▶ **The task**:
Down to the last line, the material below should be reproduced exactly.

▶ **Source information**:
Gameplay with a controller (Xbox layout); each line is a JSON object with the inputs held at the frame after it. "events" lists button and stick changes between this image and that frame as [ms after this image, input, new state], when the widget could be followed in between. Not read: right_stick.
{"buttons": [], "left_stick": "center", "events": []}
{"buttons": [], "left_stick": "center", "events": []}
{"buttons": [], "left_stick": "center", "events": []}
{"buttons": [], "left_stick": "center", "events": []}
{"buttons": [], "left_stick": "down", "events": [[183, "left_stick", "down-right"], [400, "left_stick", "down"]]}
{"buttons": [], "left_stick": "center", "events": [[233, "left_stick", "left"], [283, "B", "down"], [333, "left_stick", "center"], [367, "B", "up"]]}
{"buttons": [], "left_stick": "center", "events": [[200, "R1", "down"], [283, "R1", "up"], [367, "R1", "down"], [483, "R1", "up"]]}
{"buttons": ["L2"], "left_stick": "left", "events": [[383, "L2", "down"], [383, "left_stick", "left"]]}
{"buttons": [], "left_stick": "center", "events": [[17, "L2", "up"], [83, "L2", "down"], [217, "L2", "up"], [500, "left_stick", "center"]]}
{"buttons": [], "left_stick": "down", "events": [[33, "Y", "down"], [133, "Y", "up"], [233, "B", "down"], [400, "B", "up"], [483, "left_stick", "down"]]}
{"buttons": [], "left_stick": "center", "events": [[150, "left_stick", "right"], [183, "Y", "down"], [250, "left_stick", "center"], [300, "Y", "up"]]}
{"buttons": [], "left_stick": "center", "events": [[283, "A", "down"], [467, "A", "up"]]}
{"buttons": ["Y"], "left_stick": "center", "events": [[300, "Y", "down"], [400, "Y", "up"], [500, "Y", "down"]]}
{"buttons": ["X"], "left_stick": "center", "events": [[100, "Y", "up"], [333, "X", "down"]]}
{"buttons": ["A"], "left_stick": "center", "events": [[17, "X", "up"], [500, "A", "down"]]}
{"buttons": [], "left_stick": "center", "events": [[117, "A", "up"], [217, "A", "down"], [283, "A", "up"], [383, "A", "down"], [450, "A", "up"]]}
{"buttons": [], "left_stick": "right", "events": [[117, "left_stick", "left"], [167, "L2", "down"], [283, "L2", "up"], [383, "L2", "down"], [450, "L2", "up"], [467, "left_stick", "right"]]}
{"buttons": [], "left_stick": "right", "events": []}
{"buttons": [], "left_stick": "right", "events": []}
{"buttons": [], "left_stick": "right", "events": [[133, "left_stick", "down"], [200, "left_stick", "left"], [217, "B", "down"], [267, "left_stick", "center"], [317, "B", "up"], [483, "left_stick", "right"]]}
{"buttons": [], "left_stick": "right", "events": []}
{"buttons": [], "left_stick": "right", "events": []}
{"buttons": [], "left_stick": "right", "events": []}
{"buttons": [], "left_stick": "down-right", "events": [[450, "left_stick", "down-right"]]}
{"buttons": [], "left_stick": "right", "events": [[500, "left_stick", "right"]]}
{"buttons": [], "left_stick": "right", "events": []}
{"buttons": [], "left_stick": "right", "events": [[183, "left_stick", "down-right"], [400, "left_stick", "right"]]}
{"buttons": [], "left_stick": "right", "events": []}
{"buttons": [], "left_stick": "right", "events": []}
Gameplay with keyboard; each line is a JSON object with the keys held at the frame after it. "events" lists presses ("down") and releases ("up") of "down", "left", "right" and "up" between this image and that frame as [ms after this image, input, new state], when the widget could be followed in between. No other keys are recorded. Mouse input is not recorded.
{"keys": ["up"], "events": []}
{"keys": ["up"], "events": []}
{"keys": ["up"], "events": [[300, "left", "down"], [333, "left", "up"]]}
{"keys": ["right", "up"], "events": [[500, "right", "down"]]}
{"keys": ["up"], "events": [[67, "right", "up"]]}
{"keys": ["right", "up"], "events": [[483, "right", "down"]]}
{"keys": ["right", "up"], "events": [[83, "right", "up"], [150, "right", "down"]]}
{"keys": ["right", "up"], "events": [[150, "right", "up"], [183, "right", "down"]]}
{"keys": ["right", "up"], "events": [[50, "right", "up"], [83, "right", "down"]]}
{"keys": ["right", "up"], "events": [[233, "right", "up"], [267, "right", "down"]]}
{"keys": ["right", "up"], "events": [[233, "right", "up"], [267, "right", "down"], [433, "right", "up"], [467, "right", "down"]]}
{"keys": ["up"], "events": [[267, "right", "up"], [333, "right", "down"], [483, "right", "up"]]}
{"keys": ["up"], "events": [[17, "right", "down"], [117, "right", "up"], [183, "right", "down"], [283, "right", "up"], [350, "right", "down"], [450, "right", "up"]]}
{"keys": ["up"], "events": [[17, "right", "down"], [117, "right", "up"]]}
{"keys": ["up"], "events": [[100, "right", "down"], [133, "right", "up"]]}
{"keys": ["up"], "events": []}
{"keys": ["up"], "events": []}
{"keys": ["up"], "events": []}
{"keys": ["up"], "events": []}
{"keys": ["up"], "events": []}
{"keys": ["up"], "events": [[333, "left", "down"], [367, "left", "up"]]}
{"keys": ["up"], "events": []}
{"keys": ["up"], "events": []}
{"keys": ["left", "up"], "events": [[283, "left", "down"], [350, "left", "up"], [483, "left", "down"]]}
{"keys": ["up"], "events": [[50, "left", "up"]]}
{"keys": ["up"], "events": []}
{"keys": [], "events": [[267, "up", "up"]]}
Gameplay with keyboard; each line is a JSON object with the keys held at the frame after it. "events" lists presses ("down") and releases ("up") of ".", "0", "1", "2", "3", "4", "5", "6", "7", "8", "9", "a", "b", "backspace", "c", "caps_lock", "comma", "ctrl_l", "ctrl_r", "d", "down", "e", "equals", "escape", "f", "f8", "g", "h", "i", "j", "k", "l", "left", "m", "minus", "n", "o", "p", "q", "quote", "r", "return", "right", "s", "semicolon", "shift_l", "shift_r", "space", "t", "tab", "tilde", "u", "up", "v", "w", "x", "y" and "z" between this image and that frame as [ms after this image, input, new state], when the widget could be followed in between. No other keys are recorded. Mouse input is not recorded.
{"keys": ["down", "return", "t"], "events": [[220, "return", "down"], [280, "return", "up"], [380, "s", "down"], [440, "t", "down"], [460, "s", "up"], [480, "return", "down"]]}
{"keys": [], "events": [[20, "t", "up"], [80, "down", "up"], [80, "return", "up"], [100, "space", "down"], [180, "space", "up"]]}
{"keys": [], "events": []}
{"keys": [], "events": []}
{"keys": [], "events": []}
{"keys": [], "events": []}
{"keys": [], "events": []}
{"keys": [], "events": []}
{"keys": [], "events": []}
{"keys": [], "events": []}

▶ **Your solution**:
Gameplay with a controller (Xbox layout); each line is a JSON object with the inputs held at the frame after it. "events" lists button and stick changes between this image and that frame as [ms after this image, input, new state], when the widget could be followed in between. Not read: right_stick.
{"buttons": [], "left_stick": "center", "events": []}
{"buttons": [], "left_stick": "center", "events": []}
{"buttons": [], "left_stick": "center", "events": []}
{"buttons": [], "left_stick": "center", "events": []}
{"buttons": [], "left_stick": "down", "events": [[183, "left_stick", "down-right"], [400, "left_stick", "down"]]}
{"buttons": [], "left_stick": "center", "events": [[233, "left_stick", "left"], [283, "B", "down"], [333, "left_stick", "center"], [367, "B", "up"]]}
{"buttons": [], "left_stick": "center", "events": [[200, "R1", "down"], [283, "R1", "up"], [367, "R1", "down"], [483, "R1", "up"]]}
{"buttons": ["L2"], "left_stick": "left", "events": [[383, "L2", "down"], [383, "left_stick", "left"]]}
{"buttons": [], "left_stick": "center", "events": [[17, "L2", "up"], [83, "L2", "down"], [217, "L2", "up"], [500, "left_stick", "center"]]}
{"buttons": [], "left_stick": "down", "events": [[33, "Y", "down"], [133, "Y", "up"], [233, "B", "down"], [400, "B", "up"], [483, "left_stick", "down"]]}
{"buttons": [], "left_stick": "center", "events": [[150, "left_stick", "right"], [183, "Y", "down"], [250, "left_stick", "center"], [300, "Y", "up"]]}
{"buttons": [], "left_stick": "center", "events": [[283, "A", "down"], [467, "A", "up"]]}
{"buttons": ["Y"], "left_stick": "center", "events": [[300, "Y", "down"], [400, "Y", "up"], [500, "Y", "down"]]}
{"buttons": ["X"], "left_stick": "center", "events": [[100, "Y", "up"], [333, "X", "down"]]}
{"buttons": ["A"], "left_stick": "center", "events": [[17, "X", "up"], [500, "A", "down"]]}
{"buttons": [], "left_stick": "center", "events": [[117, "A", "up"], [217, "A", "down"], [283, "A", "up"], [383, "A", "down"], [450, "A", "up"]]}
{"buttons": [], "left_stick": "right", "events": [[117, "left_stick", "left"], [167, "L2", "down"], [283, "L2", "up"], [383, "L2", "down"], [450, "L2", "up"], [467, "left_stick", "right"]]}
{"buttons": [], "left_stick": "right", "events": []}
{"buttons": [], "left_stick": "right", "events": []}
{"buttons": [], "left_stick": "right", "events": [[133, "left_stick", "down"], [200, "left_stick", "left"], [217, "B", "down"], [267, "left_stick", "center"], [317, "B", "up"], [483, "left_stick", "right"]]}
{"buttons": [], "left_stick": "right", "events": []}
{"buttons": [], "left_stick": "right", "events": []}
{"buttons": [], "left_stick": "right", "events": []}
{"buttons": [], "left_stick": "down-right", "events": [[450, "left_stick", "down-right"]]}
{"buttons": [], "left_stick": "right", "events": [[500, "left_stick", "right"]]}
{"buttons": [], "left_stick": "right", "events": []}
{"buttons": [], "left_stick": "right", "events": [[183, "left_stick", "down-right"], [400, "left_stick", "right"]]}
{"buttons": [], "left_stick": "right", "events": []}
{"buttons": [], "left_stick": "right", "events": []}
Gameplay with keyboard; each line is a JSON object with the keys held at the frame after it. "events" lists presses ("down") and releases ("up") of "down", "left", "right" and "up" between this image and that frame as [ms after this image, input, new state], when the widget could be followed in between. No other keys are recorded. Mouse input is not recorded.
{"keys": ["up"], "events": []}
{"keys": ["up"], "events": []}
{"keys": ["up"], "events": [[300, "left", "down"], [333, "left", "up"]]}
{"keys": ["right", "up"], "events": [[500, "right", "down"]]}
{"keys": ["up"], "events": [[67, "right", "up"]]}
{"keys": ["right", "up"], "events": [[483, "right", "down"]]}
{"keys": ["right", "up"], "events": [[83, "right", "up"], [150, "right", "down"]]}
{"keys": ["right", "up"], "events": [[150, "right", "up"], [183, "right", "down"]]}
{"keys": ["right", "up"], "events": [[50, "right", "up"], [83, "right", "down"]]}
{"keys": ["right", "up"], "events": [[233, "right", "up"], [267, "right", "down"]]}
{"keys": ["right", "up"], "events": [[233, "right", "up"], [267, "right", "down"], [433, "right", "up"], [467, "right", "down"]]}
{"keys": ["up"], "events": [[267, "right", "up"], [333, "right", "down"], [483, "right", "up"]]}
{"keys": ["up"], "events": [[17, "right", "down"], [117, "right", "up"], [183, "right", "down"], [283, "right", "up"], [350, "right", "down"], [450, "right", "up"]]}
{"keys": ["up"], "events": [[17, "right", "down"], [117, "right", "up"]]}
{"keys": ["up"], "events": [[100, "right", "down"], [133, "right", "up"]]}
{"keys": ["up"], "events": []}
{"keys": ["up"], "events": []}
{"keys": ["up"], "events": []}
{"keys": ["up"], "events": []}
{"keys": ["up"], "events": []}
{"keys": ["up"], "events": [[333, "left", "down"], [367, "left", "up"]]}
{"keys": ["up"], "events": []}
{"keys": ["up"], "events": []}
{"keys": ["left", "up"], "events": [[283, "left", "down"], [350, "left", "up"], [483, "left", "down"]]}
{"keys": ["up"], "events": [[50, "left", "up"]]}
{"keys": ["up"], "events": []}
{"keys": [], "events": [[267, "up", "up"]]}
Gameplay with keyboard; each line is a JSON object with the keys held at the frame after it. "events" lists presses ("down") and releases ("up") of ".", "0", "1", "2", "3", "4", "5", "6", "7", "8", "9", "a", "b", "backspace", "c", "caps_lock", "comma", "ctrl_l", "ctrl_r", "d", "down", "e", "equals", "escape", "f", "f8", "g", "h", "i", "j", "k", "l", "left", "m", "minus", "n", "o", "p", "q", "quote", "r", "return", "right", "s", "semicolon", "shift_l", "shift_r", "space", "t", "tab", "tilde", "u", "up", "v", "w", "x", "y" and "z" between this image and that frame as [ms after this image, input, new state], when the widget could be followed in between. No other keys are recorded. Mouse input is not recorded.
{"keys": ["down", "return", "t"], "events": [[220, "return", "down"], [280, "return", "up"], [380, "s", "down"], [440, "t", "down"], [460, "s", "up"], [480, "return", "down"]]}
{"keys": [], "events": [[20, "t", "up"], [80, "down", "up"], [80, "return", "up"], [100, "space", "down"], [180, "space", "up"]]}
{"keys": [], "events": []}
{"keys": [], "events": []}
{"keys": [], "events": []}
{"keys": [], "events": []}
{"keys": [], "events": []}
{"keys": [], "events": []}
{"keys": [], "events": []}
{"keys": [], "events": []}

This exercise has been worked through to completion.